The desert owes its high aridity to a continual temperature inversion due to the chilly north-flowing Humboldt ocean current and to the presence of the powerful Pacific anticyclone. The Atacama Desert's most dry region is sandwiched between two mountain ranges (the Andes and the Chilean Coast Range) of sufficient height to preclude rainfall advection from either the Pacific or Atlantic Oceans, creating a two-sided rain shadow. Despite modern perceptions of the Atacama Desert as completely devoid of vegetation, a large flatland area known as Pampa del Tamarugal was a woodland in pre-Columbian and colonial times, but demand for firewood associated with silver and saltpeter mining in the 18th and 19th centuries resulted in widespread deforestation.

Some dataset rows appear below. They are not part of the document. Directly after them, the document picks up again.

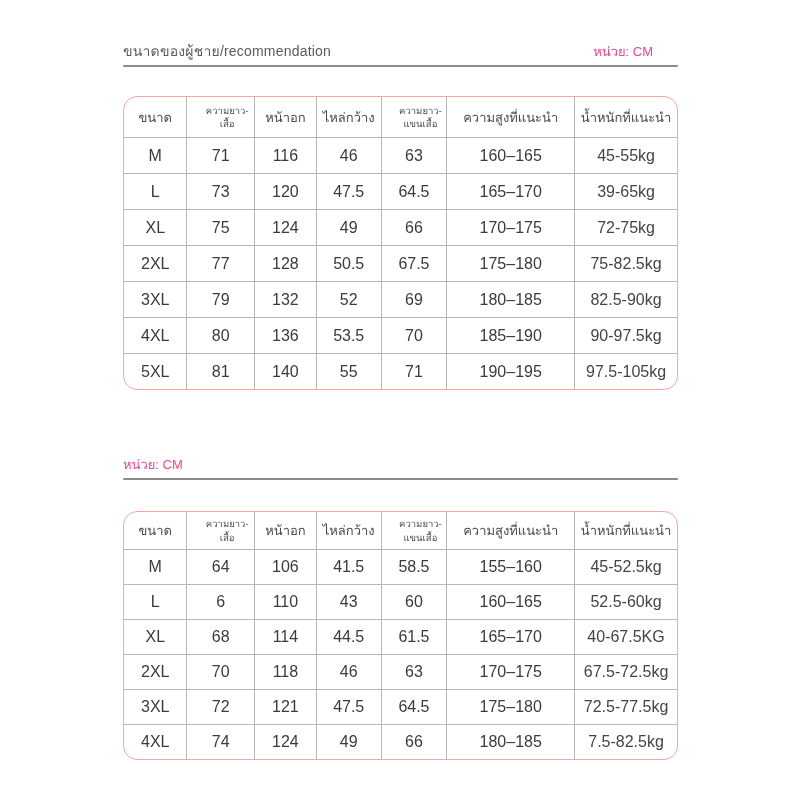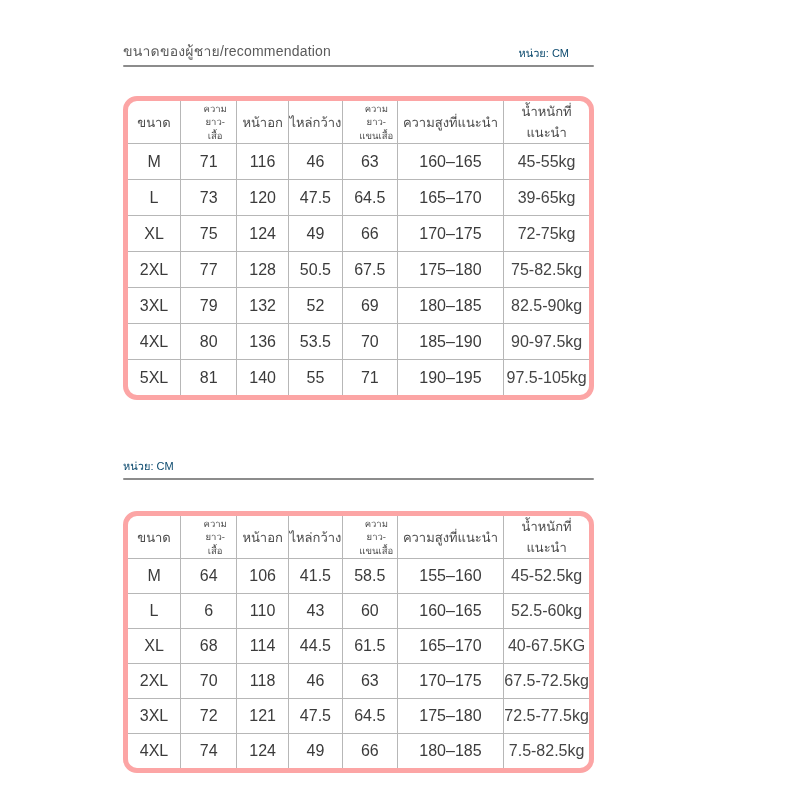--- a/index.html
+++ b/index.html
@@ -16,7 +16,7 @@
   .section{
     position:absolute;
     left:123px;
-    width:471px;
+    width:555px;
   }
   #sec1{top:31px;}
   #sec2{top:444px;}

Despite the desert's geographical and climatic limitations, a diverse vegetation has emerged. Within the desert's boundaries, over 500 species have been collected. These animals are distinguished by their exceptional capacity to adapt to this harsh habitat. The most prevalent species include herbs and flowers like thyme, llareta, and saltgrass (Distichlis spicata), as well as trees like chaar (Geoffroea decorticans), pimiento tree, and leafy algarrobo (Prosopis chilensis).